Jérusalem n'est pas Constantinople : Israël Katz tance le ministre turc de l'Intérieur

Le ministre turc de l’Intérieur Mustafa Çiftçi a déclaré samedi vouloir voir Jérusalem « libérée » et rêver d’en devenir gouverneur. Le ministre israélien de la Défense Israël Katz lui a répondu le même jour en invoquant la chute de l’Empire ottoman.

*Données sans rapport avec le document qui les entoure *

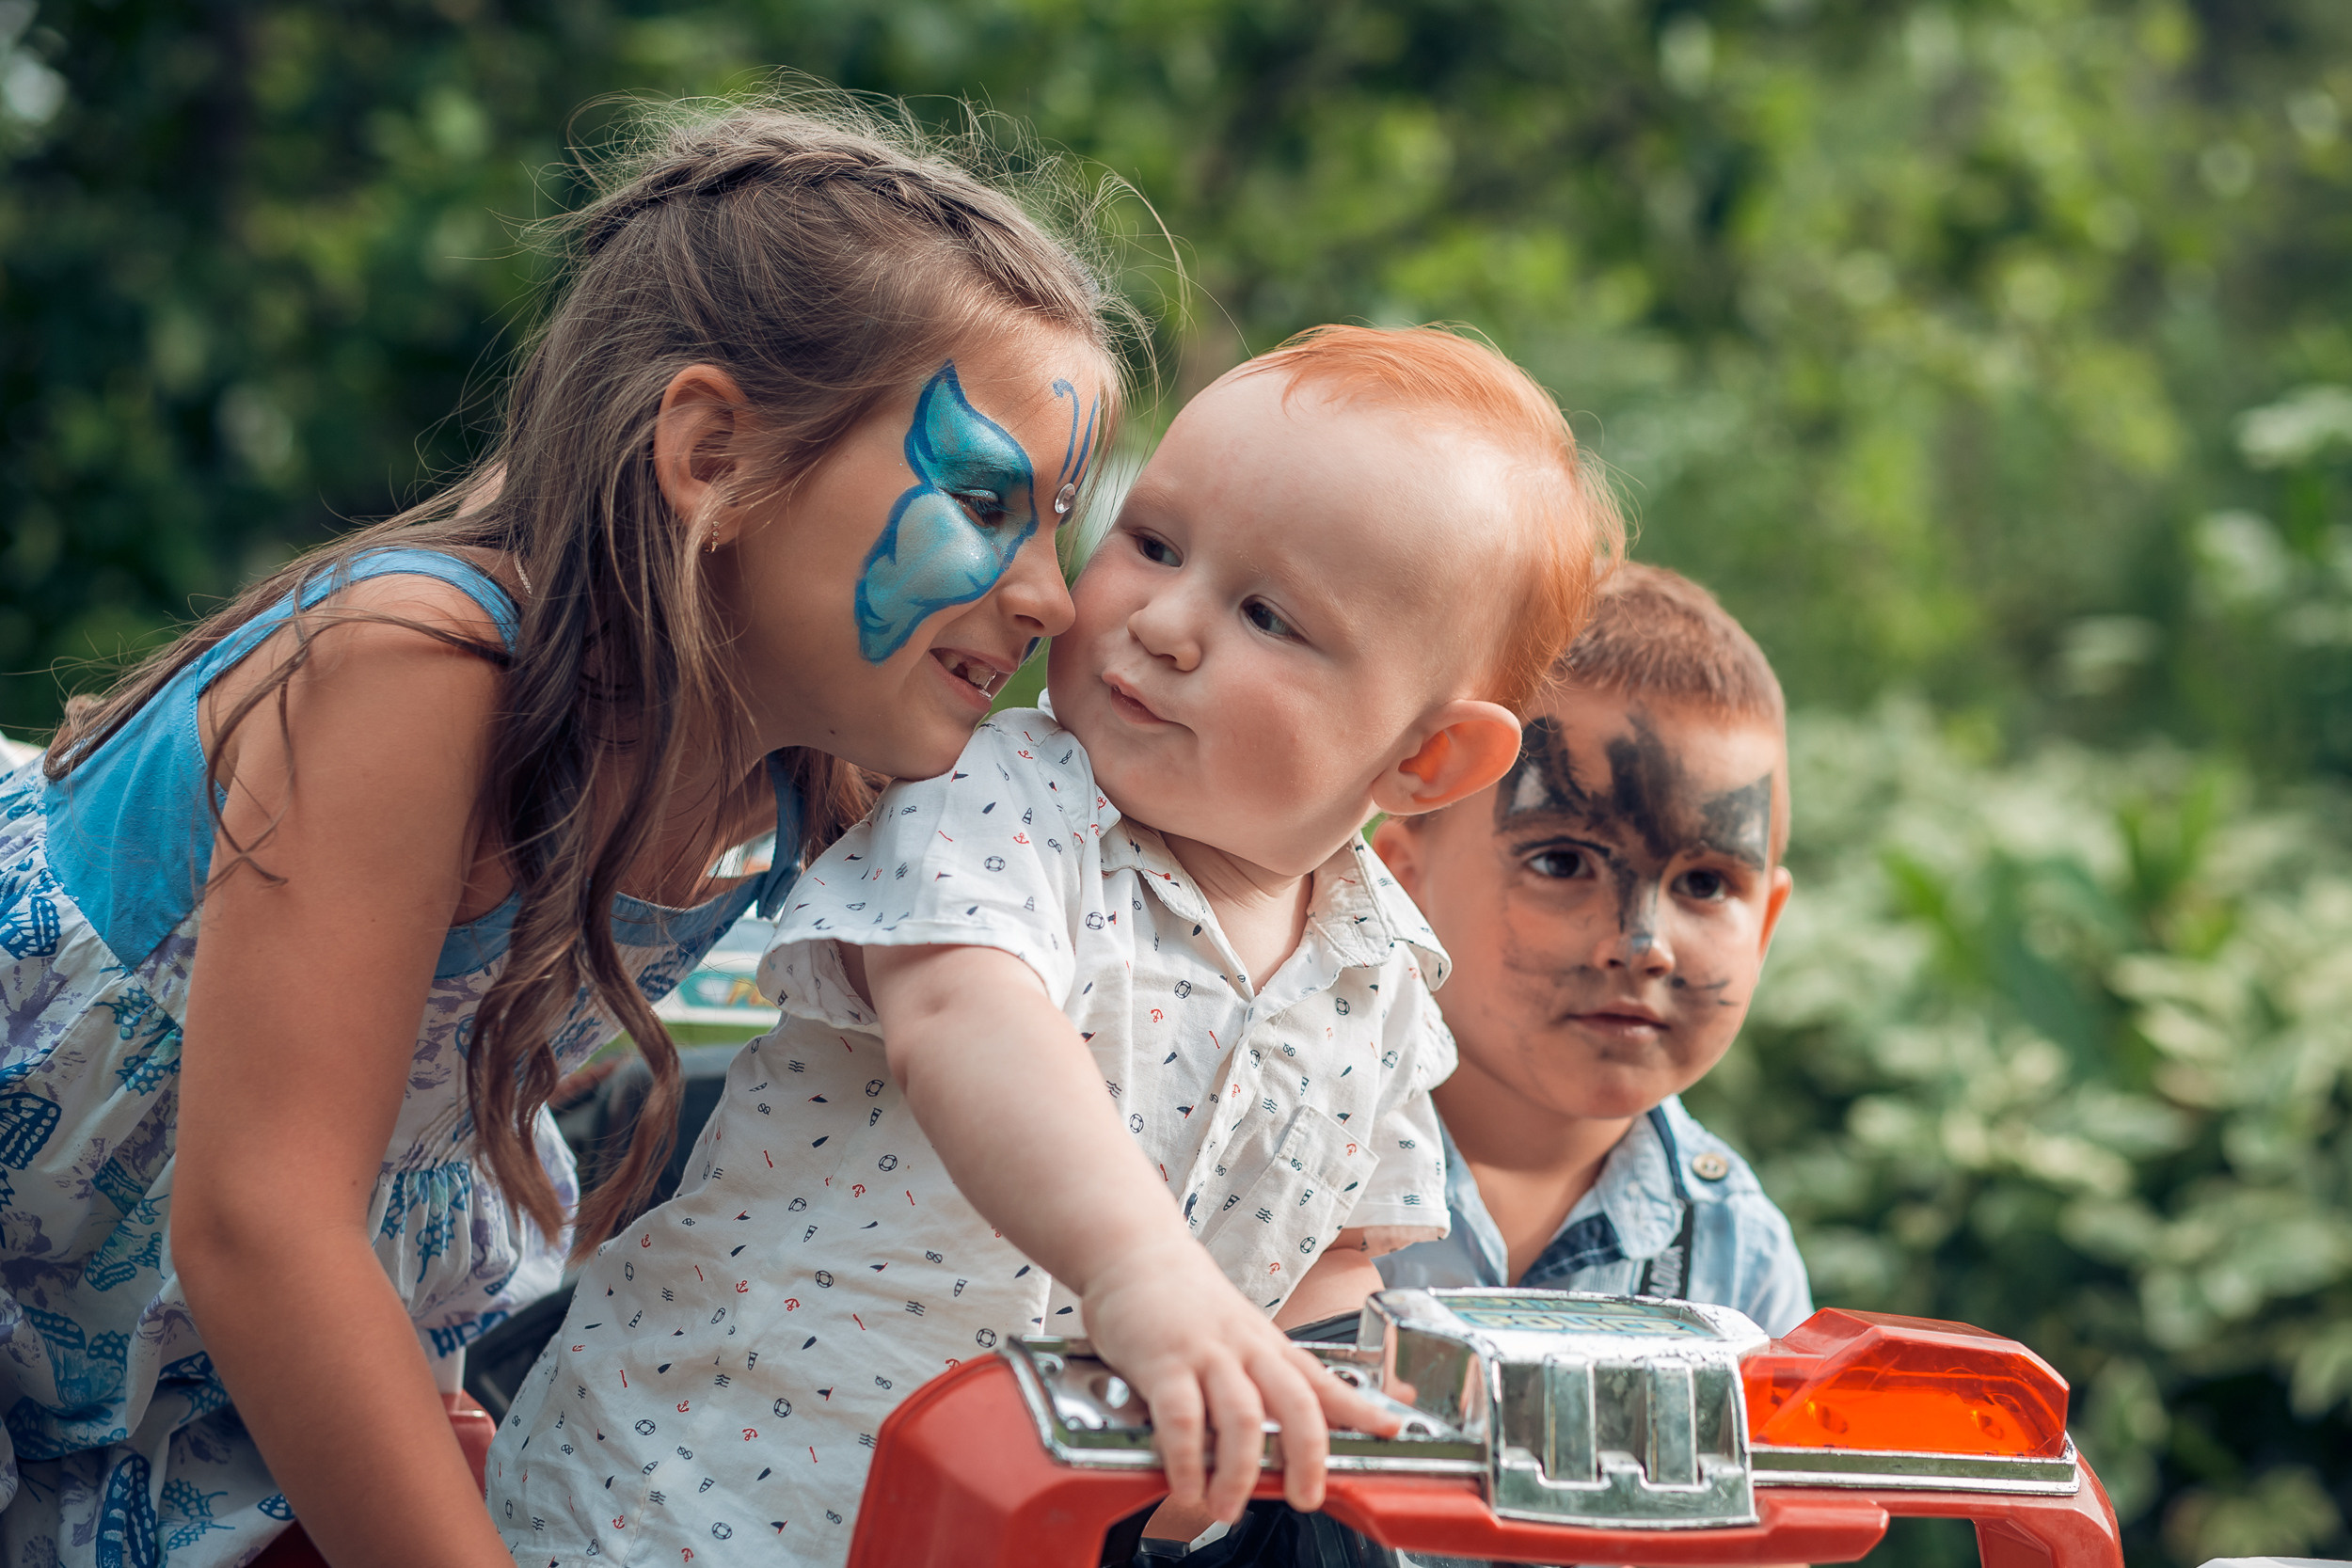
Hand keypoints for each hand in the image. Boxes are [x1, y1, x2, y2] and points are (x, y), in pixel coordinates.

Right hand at [1080, 1238, 1398, 1523]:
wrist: (1133, 1251)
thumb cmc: (1184, 1299)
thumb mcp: (1237, 1331)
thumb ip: (1260, 1375)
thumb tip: (1285, 1423)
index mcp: (1267, 1345)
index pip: (1322, 1380)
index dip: (1361, 1407)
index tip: (1392, 1430)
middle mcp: (1245, 1348)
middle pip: (1295, 1401)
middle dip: (1308, 1455)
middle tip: (1307, 1498)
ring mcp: (1206, 1353)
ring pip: (1243, 1415)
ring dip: (1241, 1470)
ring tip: (1228, 1507)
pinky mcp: (1162, 1361)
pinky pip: (1181, 1416)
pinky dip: (1187, 1458)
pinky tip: (1186, 1484)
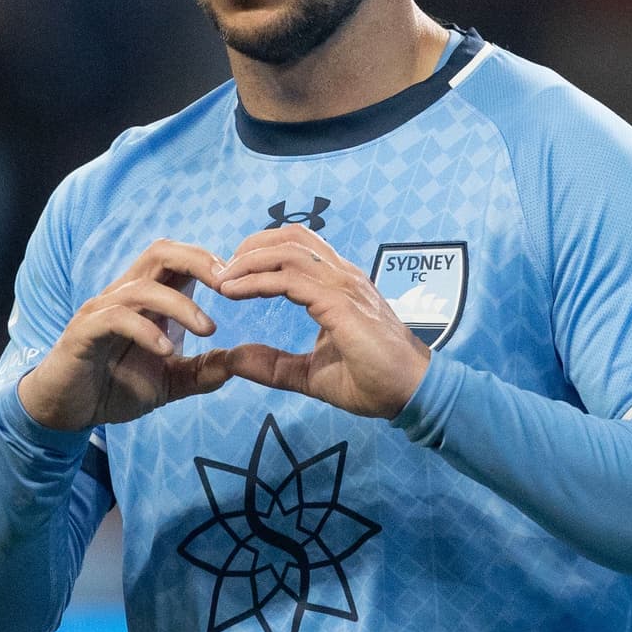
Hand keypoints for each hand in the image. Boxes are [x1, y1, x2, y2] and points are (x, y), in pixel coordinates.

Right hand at [18, 240, 232, 432]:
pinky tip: (167, 351)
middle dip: (198, 261)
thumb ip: (202, 372)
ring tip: (207, 330)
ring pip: (142, 287)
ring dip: (179, 305)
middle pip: (160, 252)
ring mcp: (102, 310)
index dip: (210, 262)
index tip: (241, 284)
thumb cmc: (114, 387)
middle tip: (228, 286)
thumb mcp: (169, 382)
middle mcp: (125, 294)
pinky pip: (116, 318)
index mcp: (148, 298)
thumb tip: (239, 364)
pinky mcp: (84, 332)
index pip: (179, 259)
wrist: (67, 411)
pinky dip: (145, 330)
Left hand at [211, 226, 430, 419]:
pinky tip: (235, 292)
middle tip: (219, 271)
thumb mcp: (310, 374)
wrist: (411, 394)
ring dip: (247, 261)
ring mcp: (343, 286)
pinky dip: (257, 281)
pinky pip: (290, 280)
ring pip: (286, 252)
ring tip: (222, 280)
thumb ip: (273, 364)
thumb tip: (234, 358)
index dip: (258, 253)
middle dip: (248, 247)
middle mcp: (342, 276)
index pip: (295, 247)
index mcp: (338, 285)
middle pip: (289, 236)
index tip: (229, 276)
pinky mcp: (341, 304)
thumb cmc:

Le ministre turc de l’Intérieur Mustafa Çiftçi a déclaré samedi, lors d’une conférence du Parti de la justice et du développement (AKP) dans la province de Çorum, que la Turquie verrait un jour « la libération de Jérusalem ». Il a ajouté avoir prié toute sa carrière pour devenir gouverneur de la ville. Ces propos ont suscité une réponse directe du ministre israélien de la Défense Israël Katz, qui a publié le même jour sur X un message adressé à Çiftçi, à Erdoğan et à plusieurs responsables de l’opposition turque.

Une réponse ancrée dans l’histoire

Katz a opposé à Çiftçi un parallèle historique explicite : « Jérusalem n’est pas Constantinople et l’État d’Israël n’est pas un Empire croisé en train de s’effondrer. » Il a affirmé que Jérusalem est la capitale du peuple juif depuis trois mille ans et qu’elle le resterait « pour l’éternité », avant d’ajouter que l’Empire ottoman dont Erdoğan rêverait s’est effondré et ne reviendra jamais.

Le ministre a également interpellé Çiftçi sur l’héritage d’Atatürk, fondateur de la République turque, estimant que le gouvernement actuel œuvrait à l’inverse du projet de modernisation qu’il incarnait.

Une escalade dans une crise durable

La sortie de Çiftçi survient dans un climat de tensions soutenues entre Ankara et Jérusalem. En novembre 2025, la justice turque avait émis des mandats d’arrêt pour « génocide » contre le Premier ministre Binyamin Nétanyahou et plusieurs ministres israéliens, dont Katz lui-même. En avril 2026, des procureurs turcs avaient requis des peines cumulées de plus de 4 500 ans de prison contre 35 responsables israéliens, en lien avec l’interception de navires humanitaires à destination de Gaza.

Çiftçi occupe le poste de ministre de l’Intérieur depuis le 11 février 2026, nommé lors d’un remaniement partiel du gouvernement Erdoğan. Aucune réaction officielle du gouvernement turc n’avait été publiée dans l’immédiat.